_DIRECTIVE 1_:
Could you duplicate the stretch from "The film industry, much" through "they believe it?" in the essay about a film producer below, word for word?
------------------------
Then he remarked, “Yeah, this is a pretty good crowd. Not as crowded as the Oscars though. I was out there for that.”
Obviously, his implication was that he was at the Oscars, as in he was in there sitting at a table with George Clooney, Brad Pitt and Leonardo DiCaprio.
Maybe he was in LA at the time of the Oscars. Maybe he was eating in a Thai restaurant a few miles from the Dolby Theater, eating Pad Thai and dreaming of wearing a tuxedo and standing at the podium, proud yet humble. Perhaps he even stood outside in the crowd of desperate sycophants watching the beautiful people going in and wanting so badly to be a part of that crowd.
But “at the Oscars”? I’m calling bullshit on that.
He is far from alone.
The film industry, much like the music industry, is full of people who talk big, completely misrepresenting themselves and their status. They have this lunging quality about them. When they talk to you, they are constantly scanning the crowd for someone who might be more important that they can leech onto and try to sell themselves.
It is nauseating and at the same time fascinating. How does a person go through life being full of bullshit? Do they believe it?
Somehow, Kyle Johnson became the producer of LIFE, which was odd because of the folks at the production company, he was the least capable. To this day, I am not sure why they were working with him or why he was put in charge of anything. It seemed to stem from a sense of loyalty which I admire in the abstract but it didn’t do me any good.
I could forgive that except that Kyle is a walking monument of bullshit..
Kyle bills himself as a stand-up comedian, as well as an actor, a producer, and all around genius. He has a couple of videos of himself on YouTube, one touting his credentials as a comedian and offering his services to “teach” comedy. He is standing on a stage, talking about how he was the class clown and everyone thought he was a riot. It is not clear that there is anyone in the audience.
In the other, he is performing stand-up at a bar. By that I mean it appeared as though he had grabbed the mic that was being used for karaoke and started telling jokes. One of his jokes had to do with women not achieving climax during sex. “That’s why some women never come at all.” Which I think he lifted from the first Austin Powers movie.
The only thing funny about the videos is that anyone might actually seek Kyle out for guidance in stand up comedy.
Kyle talks constantly and in all of his stories, he is the hero. He saved the day with his excellent acting skills, or knowledge of building sets, or how to use a copy machine. He will tell the same stories over and over. Which is irritating enough in itself but add to that the fact that he does not do his job.
Two days before we were to shoot David’s first day at the office, we were doing a walk through to see how the action would play out. David walks into the lobby of the building and takes one of the elevators to the second floor.
About a month, maybe two, before this I had asked Kyle to order a banner that had the name of the company that David worked for printed on it. I told him which one I liked and went on to make other decisions about what was needed, trusting that it would get done. All he had to do was order it online from Staples and go pick it up. (This request was met with yet another story about Kyle’s heroism. He told me that he often had to help the people at Staples use the machine because was an expert on that in addition to everything else he is an expert at.)
When we were doing the walk through I told the DP, Larry, that we would want to get the wall between the elevators in the shot because that is where we would place the banner. Larry asked, “Where is the banner?”
We all looked at Kyle who mumbled, “I had it sent to my mother’s house.”
Which was a lie. He had forgotten to order the banner. He is too busy bullshitting to order a banner.
And he wasn’t even smart enough to hold the lie. He emailed me later in the day to ask me which banner I liked.
I didn’t have the energy to call him out on it. I had a thousand other things to think about so I just picked one and he put a rush on it and it got there in time but Jesus Christ. You’re a forty something year old man and you can’t even order a banner? And you call yourself a producer? Producers are supposed to fix problems, not create them.
Just stop talking and do your fucking job.
------------------------
_DIRECTIVE 2_:
Set down the rows below, from the first one through the line containing "душевой), гостевой санузел.", keeping every line the same and leaving out the pictures.
------------------------
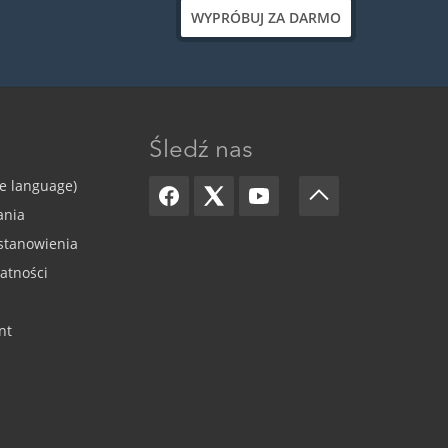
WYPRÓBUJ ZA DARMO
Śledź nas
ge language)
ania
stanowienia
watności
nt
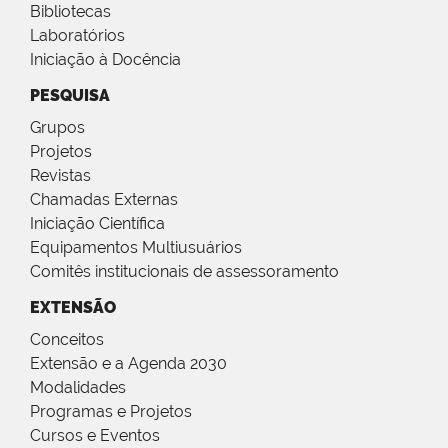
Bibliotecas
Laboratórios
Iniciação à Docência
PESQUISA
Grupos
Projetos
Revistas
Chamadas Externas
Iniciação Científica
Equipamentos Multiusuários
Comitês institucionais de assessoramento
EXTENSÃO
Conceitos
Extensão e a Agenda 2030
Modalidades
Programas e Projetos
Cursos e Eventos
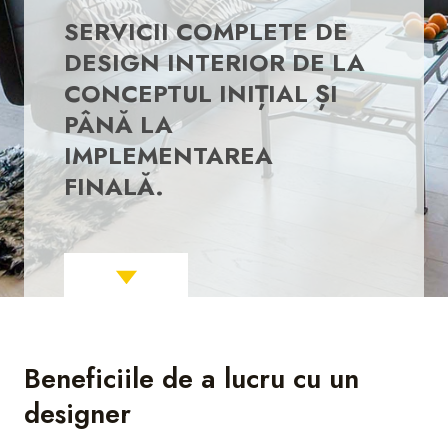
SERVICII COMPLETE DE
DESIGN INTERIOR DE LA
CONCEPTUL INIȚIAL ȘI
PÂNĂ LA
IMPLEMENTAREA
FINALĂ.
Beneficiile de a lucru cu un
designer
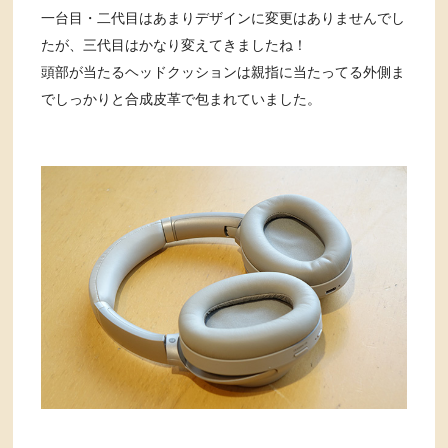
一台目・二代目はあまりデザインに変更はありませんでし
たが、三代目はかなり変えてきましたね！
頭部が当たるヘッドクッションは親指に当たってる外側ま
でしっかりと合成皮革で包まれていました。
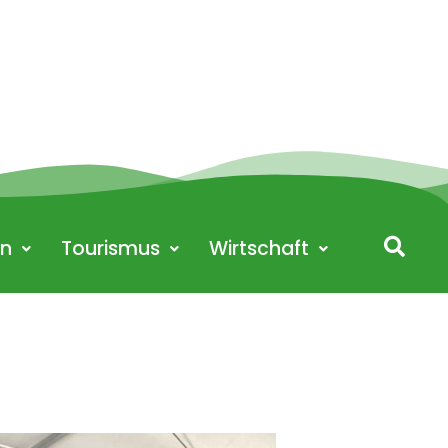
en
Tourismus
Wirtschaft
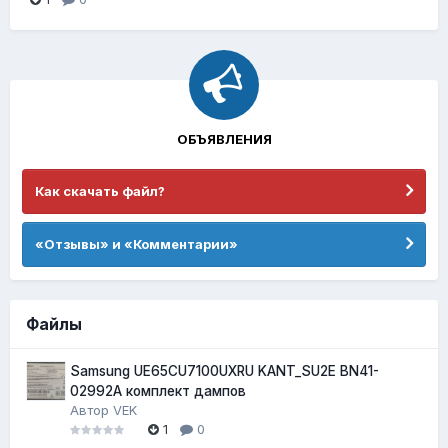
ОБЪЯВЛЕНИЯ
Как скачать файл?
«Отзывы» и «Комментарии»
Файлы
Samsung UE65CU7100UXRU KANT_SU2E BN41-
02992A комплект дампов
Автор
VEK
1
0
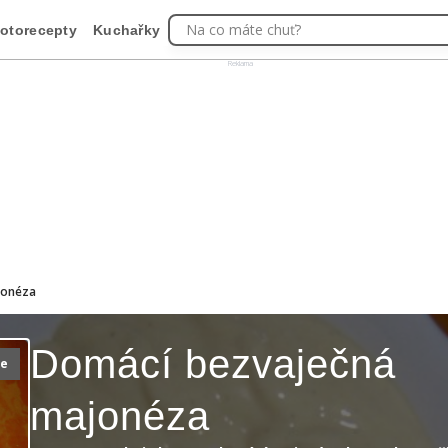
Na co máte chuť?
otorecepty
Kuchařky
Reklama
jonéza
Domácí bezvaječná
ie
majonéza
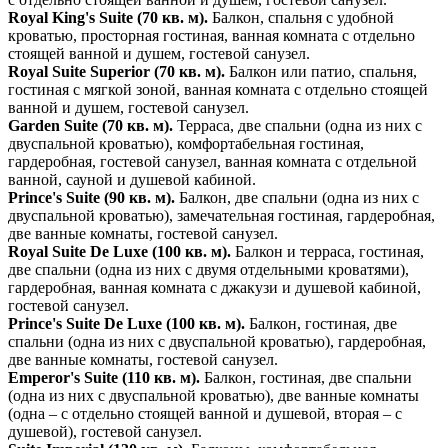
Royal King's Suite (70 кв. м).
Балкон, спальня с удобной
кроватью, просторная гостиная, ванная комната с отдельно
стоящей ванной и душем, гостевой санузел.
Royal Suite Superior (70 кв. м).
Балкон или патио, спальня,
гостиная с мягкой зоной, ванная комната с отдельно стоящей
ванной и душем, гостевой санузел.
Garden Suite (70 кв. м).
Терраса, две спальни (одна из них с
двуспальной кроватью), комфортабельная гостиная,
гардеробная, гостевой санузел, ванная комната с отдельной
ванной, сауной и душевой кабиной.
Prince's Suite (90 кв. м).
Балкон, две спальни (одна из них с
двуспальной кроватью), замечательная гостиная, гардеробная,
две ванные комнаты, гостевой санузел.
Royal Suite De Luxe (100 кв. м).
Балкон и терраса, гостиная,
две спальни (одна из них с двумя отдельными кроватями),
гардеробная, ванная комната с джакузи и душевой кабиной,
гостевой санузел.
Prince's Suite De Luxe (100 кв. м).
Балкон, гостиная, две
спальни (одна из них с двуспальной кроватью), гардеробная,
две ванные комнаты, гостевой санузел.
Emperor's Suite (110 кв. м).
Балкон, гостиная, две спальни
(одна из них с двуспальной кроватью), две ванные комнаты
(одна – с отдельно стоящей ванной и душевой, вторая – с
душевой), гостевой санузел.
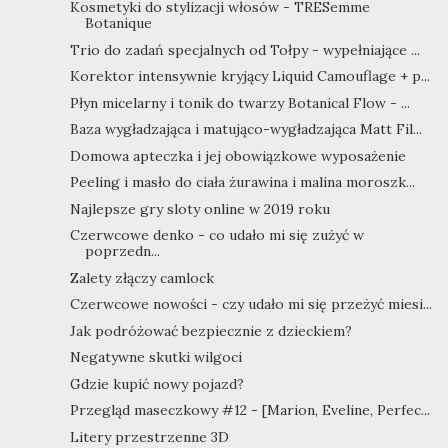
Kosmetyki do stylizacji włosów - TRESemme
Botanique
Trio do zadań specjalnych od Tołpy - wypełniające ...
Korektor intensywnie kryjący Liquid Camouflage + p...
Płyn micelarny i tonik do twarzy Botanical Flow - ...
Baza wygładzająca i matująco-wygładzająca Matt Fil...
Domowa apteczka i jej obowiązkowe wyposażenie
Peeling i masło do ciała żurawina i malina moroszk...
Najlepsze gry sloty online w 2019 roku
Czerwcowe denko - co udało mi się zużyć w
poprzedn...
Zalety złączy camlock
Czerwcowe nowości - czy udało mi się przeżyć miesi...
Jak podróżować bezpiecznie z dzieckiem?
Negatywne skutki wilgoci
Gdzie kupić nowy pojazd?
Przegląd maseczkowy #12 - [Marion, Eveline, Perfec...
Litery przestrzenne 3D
------------------------
_YOUR SOLUTION 1_:
The film industry, much like the music industry, is full of people who talk big, completely misrepresenting themselves and their status. They have this lunging quality about them. When they talk to you, they are constantly scanning the crowd for someone who might be more important that they can leech onto and try to sell themselves.
It is nauseating and at the same time fascinating. How does a person go through life being full of bullshit? Do they believe it?

_YOUR SOLUTION 2_:
WYPRÓBUJ ZA DARMO
Śledź nas
ge language)
ania
stanowienia
watności
nt
Bibliotecas
Laboratórios
Iniciação à Docência
PESQUISA
Grupos
Projetos
Revistas
Chamadas Externas
Iniciação Científica
Equipamentos Multiusuários
Comitês institucionais de assessoramento
EXTENSÃO
Conceitos
Extensão e a Agenda 2030
Modalidades
Programas e Projetos
Cursos e Eventos
SERVICII COMPLETE DE
DESIGN INTERIOR DE LA
CONCEPTUL INIȚIAL ȘI
PÂNĂ LA
IMPLEMENTAREA
FINALĂ.
Beneficiile de a lucru cu un
designer
一台目・二代目はあまりデザインに変更はありませんでし
たが、三代目はかなり変えてきましたね！
頭部が当たるヘッドクッションは親指に当たってる外側ま
でしっかりと合成皮革で包まれていました。
en
Tourismus
Wirtschaft
ОБЪЯВЛЕНИЯ
Как скачать файл?
«Отзывы» и «Комментарии»
Файлы
Samsung UE65CU7100UXRU KANT_SU2E BN41-
02992A комплект дампов
Автор
VEK
1
0
Na co máte chuť?
otorecepty
Kuchařky
Reklama
jonéza
Domácí bezvaječná
ie
majonéza
Royal King's Suite (70 кв. м).
Балкон, спальня с удобной
кроватью, просторная гостиная, ванная комната с отдельно
стоящей ванной и душем, гостевой санузел.
Royal Suite Superior (70 кв. м).
Балкон или патио, спальня,
гостиная с мягкой зоной, ванная комната с отдельно стоящей
ванной и душем, гостевой санузел.
Garden Suite (70 кв. м).
Терраса, две спальни (одна из них с
двуспальной кроватью), комфортабельная гостиная,
гардеробная, гостевой санузел, ванная комната с отдельной
ванной, сауной и душевой кабиной.
Prince's Suite (90 кв. м).
Балкон, две спальни (одна из них с
двуспальной кроватью), замечательная гостиная, гардеробная,
две ванные комнаты, гостевой санузел.
Royal Suite De Luxe (100 кв. м).
Балкон и терраса, гостиная,
две спальни (одна из них с двумя отдельными кроватями),
гардеробная, ванная комната с джакузи и душевой кабиной,
гостевой санузел.
Prince's Suite De Luxe (100 кв. м).
Балкон, гостиная, две
спальни (одна из них с двуспальной кроватью), гардеробная,
две ванные комнаты, гостевой санузел.
Emperor's Suite (110 кв. м).
Балкон, гостиная, две спальни
(одна из них с двуспальной кроватью), две ванные комнаты
(одна – с отдельно стоящей ванной и душевой, вторая – с
душевой), гостевой санузел.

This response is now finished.